Stephen Murray’s Path to Success

Stephen Murray worked very hard to get where he is today. He has reached the top of the financial world because of his determination and excellence when it comes to investing. He did not have the help getting started that many successful people do. For example, he did not come from a wealthy family. Read more: Former CCMP CEO Stephen Murray Dies at 52

His family did not have connections to get him accepted into great colleges. He also did not have a great job already lined up for him after he graduated college. He had to earn entry into Boston College and Columbia University by being an outstanding student and studying hard. He became a success in the financial world by working long hours and making himself invaluable to all of his various employers over the years.
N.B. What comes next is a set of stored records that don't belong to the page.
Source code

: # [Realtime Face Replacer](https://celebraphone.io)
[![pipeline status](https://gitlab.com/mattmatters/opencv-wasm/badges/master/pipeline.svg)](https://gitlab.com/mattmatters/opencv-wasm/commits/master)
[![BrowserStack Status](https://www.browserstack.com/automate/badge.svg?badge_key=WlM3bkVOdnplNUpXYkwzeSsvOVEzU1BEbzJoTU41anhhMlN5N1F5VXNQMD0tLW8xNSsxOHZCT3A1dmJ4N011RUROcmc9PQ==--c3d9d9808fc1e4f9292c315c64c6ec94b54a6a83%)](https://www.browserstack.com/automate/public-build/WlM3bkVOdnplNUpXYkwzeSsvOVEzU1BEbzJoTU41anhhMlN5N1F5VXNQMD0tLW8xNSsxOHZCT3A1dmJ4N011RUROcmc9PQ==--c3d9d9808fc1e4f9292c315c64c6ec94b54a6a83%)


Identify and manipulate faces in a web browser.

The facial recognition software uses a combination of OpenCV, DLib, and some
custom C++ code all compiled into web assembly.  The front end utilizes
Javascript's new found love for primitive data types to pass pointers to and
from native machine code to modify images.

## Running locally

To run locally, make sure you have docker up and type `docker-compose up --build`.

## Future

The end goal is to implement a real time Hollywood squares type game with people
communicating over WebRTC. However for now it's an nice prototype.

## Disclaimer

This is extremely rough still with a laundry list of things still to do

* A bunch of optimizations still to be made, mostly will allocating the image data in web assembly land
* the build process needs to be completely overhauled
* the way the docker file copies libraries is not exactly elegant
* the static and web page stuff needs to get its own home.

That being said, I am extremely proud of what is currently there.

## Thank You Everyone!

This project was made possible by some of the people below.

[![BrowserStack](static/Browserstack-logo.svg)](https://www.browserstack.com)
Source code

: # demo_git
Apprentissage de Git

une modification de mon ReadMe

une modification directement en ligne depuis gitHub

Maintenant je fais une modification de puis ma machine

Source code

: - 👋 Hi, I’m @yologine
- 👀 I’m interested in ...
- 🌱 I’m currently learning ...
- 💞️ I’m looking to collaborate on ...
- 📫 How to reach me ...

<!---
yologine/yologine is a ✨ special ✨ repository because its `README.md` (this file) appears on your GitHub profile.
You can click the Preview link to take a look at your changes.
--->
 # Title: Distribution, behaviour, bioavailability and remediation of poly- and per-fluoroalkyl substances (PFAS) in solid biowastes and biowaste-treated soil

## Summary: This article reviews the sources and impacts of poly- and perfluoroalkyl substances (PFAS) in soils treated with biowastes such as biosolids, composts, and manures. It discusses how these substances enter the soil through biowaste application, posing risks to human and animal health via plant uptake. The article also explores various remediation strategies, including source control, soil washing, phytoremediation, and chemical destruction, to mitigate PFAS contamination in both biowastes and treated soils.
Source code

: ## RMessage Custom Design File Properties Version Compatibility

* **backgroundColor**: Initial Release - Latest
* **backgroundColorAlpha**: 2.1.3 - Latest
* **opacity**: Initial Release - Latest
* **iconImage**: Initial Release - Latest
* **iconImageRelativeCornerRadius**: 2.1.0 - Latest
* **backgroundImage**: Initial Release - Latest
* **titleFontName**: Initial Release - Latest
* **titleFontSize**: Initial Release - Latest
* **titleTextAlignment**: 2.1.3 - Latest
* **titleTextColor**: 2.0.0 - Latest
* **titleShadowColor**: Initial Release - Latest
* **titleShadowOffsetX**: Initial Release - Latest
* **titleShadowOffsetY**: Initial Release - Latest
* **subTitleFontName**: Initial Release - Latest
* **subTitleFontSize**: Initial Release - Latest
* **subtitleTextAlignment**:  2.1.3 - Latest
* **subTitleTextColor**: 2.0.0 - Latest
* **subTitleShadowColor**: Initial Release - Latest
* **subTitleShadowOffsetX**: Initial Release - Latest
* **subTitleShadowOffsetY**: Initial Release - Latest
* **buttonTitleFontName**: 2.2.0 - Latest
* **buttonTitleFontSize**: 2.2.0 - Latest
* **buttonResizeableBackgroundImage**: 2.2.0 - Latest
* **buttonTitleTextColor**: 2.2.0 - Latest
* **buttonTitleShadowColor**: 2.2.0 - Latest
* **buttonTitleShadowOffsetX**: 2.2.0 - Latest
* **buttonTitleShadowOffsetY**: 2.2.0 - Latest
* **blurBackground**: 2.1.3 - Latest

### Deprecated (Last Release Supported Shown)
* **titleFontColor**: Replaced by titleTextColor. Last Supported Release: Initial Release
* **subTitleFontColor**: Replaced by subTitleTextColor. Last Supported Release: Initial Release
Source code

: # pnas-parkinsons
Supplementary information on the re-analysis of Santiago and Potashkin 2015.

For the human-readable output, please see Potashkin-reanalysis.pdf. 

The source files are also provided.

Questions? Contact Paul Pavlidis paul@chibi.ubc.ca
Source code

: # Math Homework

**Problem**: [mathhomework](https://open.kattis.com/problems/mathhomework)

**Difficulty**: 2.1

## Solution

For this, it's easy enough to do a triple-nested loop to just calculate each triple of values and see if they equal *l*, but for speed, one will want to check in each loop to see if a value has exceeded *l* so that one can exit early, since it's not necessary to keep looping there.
Stephen Murray has a bachelor’s degree in economics from Boston College and a master’s degree in business administration from the Columbia School of Business. These academic credentials understandably opened up many doors for him in the business world.

Stephen Murray had many job opportunities offered to him after he finished his MBA. He decided that he wanted to pursue a career in the financial world. This was because he believed his particular talents were ideally suited for many different jobs within that particular industry. He entered the training program of a company called Manufacturers Hanover Corporation. He was taught many important things that he would use later on when he was working at other companies.

The MH Equity Corporation was Stephen Murray’s next stop on his path to success. This was the first time he was able to actually work on a daily basis in the field that would eventually make him famous. Manufacturers Hanover Corporation was purchased in 1991 by Chemical Bank.

This meant that Murray had several new bosses that he needed to create relationships with. There were many employees of the old regime who were laid off as a result of the change in ownership. However, Murray was able to survive the purge by demonstrating skills that impressed bank execs.

Stephen Murray is best known for being one of the people who was intimately involved in the creation of a private equity company called CCMP Capital. It was under Murray’s leadership that this company became a giant in the private equity industry. He was able to get the company financed through JP Morgan Chase. This was the company that Murray was working for when he created CCMP Capital.